**TEXTE SOURCE**
INTERVENTION AU NORD-MALI : La Mauritanie veut figurer sur la photo de famille

(Crédit photo : anonyme)

Depuis le début de l’occupation du Nord-Mali, la position de la Mauritanie n’a certainement pas été des plus lisibles dans la sous-région.

Etonnant : la Mauritanie se dit aujourd’hui prête à s’impliquer militairement au Nord-Mali. Selon le président Mohamed Ould Abdel Aziz, Nouakchott interviendra mais dans le cadre du déploiement d’une force de l’ONU.

Un lobbying payant pour le président Mamadou Issoufou du Niger, qui, en 24 heures de séjour, aura donc convaincu la Mauritanie d’entrer en scène. De quoi l’inciter à poursuivre le même but auprès de pays comme l’Algérie.

**VOTRE TÂCHE**
Recopiez intégralement, sans rien modifier, l'article ci-dessus sur la position de la Mauritanie face au Nord-Mali.

**EXTRAIT DE DONNÉES**
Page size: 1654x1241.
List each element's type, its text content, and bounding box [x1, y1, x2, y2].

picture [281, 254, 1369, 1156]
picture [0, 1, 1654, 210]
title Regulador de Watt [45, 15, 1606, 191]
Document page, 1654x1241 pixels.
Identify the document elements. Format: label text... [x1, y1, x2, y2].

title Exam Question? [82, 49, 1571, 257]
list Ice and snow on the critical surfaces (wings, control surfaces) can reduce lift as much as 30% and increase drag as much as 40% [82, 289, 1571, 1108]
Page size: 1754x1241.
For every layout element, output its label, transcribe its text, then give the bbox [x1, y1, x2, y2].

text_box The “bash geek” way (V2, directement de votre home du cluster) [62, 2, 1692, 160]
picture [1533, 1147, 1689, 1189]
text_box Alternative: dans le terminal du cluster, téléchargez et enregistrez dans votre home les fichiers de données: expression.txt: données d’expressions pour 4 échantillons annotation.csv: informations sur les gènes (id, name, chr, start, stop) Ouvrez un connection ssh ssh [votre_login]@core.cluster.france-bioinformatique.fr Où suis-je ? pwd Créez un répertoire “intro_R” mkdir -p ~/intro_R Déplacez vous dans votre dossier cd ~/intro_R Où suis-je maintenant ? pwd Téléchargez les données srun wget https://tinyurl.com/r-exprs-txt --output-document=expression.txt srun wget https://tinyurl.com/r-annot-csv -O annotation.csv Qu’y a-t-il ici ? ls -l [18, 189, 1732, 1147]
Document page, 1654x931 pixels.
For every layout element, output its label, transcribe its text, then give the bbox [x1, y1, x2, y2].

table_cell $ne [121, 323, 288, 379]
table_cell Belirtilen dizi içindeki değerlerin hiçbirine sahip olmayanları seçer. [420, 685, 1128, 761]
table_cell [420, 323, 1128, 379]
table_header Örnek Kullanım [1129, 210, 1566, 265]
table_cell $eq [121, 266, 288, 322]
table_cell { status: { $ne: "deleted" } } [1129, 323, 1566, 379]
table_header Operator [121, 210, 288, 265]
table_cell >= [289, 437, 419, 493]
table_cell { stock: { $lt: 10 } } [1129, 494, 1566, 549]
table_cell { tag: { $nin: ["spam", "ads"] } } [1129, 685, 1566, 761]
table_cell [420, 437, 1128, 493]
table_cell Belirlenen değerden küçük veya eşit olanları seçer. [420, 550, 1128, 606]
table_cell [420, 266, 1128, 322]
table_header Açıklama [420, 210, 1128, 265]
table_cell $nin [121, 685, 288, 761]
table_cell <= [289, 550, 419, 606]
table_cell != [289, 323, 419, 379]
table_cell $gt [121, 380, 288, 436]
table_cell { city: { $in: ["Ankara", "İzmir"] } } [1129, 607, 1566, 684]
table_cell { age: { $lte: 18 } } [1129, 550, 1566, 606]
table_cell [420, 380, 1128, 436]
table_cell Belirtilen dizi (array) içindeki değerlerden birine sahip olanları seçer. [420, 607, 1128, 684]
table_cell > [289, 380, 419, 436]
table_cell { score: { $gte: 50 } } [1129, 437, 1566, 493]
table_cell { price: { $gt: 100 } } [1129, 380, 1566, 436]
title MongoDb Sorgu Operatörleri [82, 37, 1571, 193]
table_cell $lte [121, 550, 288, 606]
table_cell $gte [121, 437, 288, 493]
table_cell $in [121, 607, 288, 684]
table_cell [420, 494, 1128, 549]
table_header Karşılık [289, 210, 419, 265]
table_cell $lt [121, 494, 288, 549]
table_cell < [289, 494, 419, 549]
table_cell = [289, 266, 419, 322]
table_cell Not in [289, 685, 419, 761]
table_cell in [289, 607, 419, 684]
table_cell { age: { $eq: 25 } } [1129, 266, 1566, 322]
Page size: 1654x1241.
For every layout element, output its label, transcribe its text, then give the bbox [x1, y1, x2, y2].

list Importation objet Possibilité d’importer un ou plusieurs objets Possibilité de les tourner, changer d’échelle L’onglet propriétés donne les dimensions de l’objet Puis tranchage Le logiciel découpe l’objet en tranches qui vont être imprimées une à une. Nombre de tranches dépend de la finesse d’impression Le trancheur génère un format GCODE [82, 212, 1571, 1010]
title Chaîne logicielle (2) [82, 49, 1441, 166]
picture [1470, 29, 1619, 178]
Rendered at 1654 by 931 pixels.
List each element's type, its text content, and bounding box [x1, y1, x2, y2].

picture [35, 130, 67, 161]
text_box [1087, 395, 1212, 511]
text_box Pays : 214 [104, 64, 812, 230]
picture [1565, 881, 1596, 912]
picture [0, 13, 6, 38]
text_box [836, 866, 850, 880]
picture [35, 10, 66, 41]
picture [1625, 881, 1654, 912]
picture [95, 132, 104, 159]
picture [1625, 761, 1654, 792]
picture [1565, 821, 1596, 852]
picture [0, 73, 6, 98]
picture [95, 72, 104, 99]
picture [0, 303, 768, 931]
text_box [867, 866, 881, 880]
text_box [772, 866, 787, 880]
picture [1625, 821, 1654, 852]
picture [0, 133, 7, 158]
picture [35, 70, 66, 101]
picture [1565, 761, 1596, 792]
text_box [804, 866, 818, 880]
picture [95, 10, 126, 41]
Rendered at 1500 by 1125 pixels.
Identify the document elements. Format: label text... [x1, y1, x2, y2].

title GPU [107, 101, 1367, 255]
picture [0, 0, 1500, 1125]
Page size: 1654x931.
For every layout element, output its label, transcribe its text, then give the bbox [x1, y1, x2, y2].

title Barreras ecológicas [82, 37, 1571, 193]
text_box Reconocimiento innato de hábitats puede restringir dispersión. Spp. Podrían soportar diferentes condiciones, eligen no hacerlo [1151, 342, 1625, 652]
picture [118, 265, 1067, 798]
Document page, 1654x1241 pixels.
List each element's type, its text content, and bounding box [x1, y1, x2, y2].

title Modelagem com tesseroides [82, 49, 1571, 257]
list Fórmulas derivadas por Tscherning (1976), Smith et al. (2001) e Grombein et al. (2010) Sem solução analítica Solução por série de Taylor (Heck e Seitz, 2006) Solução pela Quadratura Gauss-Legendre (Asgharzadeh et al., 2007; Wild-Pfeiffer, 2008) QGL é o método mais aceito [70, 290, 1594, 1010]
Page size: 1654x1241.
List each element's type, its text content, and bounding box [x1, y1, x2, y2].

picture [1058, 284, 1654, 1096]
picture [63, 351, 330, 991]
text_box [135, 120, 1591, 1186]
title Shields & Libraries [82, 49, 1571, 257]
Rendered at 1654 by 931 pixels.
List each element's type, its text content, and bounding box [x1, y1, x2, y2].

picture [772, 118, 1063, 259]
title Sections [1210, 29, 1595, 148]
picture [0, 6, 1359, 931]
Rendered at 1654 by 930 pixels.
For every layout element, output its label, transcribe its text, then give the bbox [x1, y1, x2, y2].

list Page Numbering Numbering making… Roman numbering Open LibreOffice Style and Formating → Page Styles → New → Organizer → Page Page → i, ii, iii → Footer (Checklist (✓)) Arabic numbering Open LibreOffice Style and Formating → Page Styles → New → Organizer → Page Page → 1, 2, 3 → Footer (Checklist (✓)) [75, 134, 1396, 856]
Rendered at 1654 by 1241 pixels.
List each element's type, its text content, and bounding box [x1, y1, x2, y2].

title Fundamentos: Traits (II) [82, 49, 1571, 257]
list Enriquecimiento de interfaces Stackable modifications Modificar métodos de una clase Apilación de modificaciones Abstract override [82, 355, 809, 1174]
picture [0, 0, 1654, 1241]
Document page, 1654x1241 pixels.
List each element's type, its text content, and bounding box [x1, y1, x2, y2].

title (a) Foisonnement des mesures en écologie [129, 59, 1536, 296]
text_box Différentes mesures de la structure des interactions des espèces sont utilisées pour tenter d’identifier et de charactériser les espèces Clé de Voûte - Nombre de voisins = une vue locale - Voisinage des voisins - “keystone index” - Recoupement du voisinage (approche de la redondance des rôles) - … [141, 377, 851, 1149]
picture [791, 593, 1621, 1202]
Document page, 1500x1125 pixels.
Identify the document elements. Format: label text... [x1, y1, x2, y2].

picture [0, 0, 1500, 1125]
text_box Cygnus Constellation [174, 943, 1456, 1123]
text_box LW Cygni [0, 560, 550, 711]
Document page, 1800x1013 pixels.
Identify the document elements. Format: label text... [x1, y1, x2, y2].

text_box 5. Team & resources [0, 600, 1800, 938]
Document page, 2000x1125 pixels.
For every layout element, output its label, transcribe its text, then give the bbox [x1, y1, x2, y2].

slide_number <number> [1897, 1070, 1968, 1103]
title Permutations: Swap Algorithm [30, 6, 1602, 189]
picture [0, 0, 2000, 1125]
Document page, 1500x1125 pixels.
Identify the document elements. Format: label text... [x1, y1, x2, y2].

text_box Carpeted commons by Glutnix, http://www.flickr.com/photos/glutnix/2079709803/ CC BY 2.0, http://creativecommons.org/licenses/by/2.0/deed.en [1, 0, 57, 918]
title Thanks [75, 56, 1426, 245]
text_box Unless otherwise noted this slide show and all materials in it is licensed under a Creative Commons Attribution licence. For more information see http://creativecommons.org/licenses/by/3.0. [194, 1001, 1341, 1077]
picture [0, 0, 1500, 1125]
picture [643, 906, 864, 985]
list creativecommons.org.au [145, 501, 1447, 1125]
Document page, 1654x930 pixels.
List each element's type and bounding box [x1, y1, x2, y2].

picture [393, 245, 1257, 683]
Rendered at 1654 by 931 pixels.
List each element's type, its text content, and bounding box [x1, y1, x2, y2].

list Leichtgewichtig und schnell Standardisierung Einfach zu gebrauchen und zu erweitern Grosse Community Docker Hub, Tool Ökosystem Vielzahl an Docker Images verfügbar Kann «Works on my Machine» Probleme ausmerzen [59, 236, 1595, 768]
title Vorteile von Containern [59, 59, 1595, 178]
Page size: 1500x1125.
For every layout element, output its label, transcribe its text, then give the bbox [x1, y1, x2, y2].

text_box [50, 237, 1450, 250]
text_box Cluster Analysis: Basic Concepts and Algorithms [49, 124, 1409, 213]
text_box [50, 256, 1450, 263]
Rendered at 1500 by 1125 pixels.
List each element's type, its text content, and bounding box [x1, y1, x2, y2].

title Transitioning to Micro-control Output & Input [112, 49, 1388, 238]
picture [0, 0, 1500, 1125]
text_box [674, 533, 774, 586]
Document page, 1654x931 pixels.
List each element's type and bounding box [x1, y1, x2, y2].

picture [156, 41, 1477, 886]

**RÉSULTAT**
INTERVENTION AU NORD-MALI : La Mauritanie veut figurer sur la photo de famille

(Crédit photo : anonyme)

Depuis le début de l’occupation du Nord-Mali, la position de la Mauritanie n’a certainement pas été des plus lisibles dans la sous-région.

Etonnant : la Mauritanie se dit aujourd’hui prête à s’impliquer militairement au Nord-Mali. Selon le président Mohamed Ould Abdel Aziz, Nouakchott interviendra mais dans le cadre du déploiement d’une force de l’ONU.

Un lobbying payant pour le président Mamadou Issoufou du Niger, qui, en 24 heures de séjour, aura donc convaincu la Mauritanie d’entrer en scène. De quoi l’inciter à poursuivre le même but auprès de pays comme l’Algérie.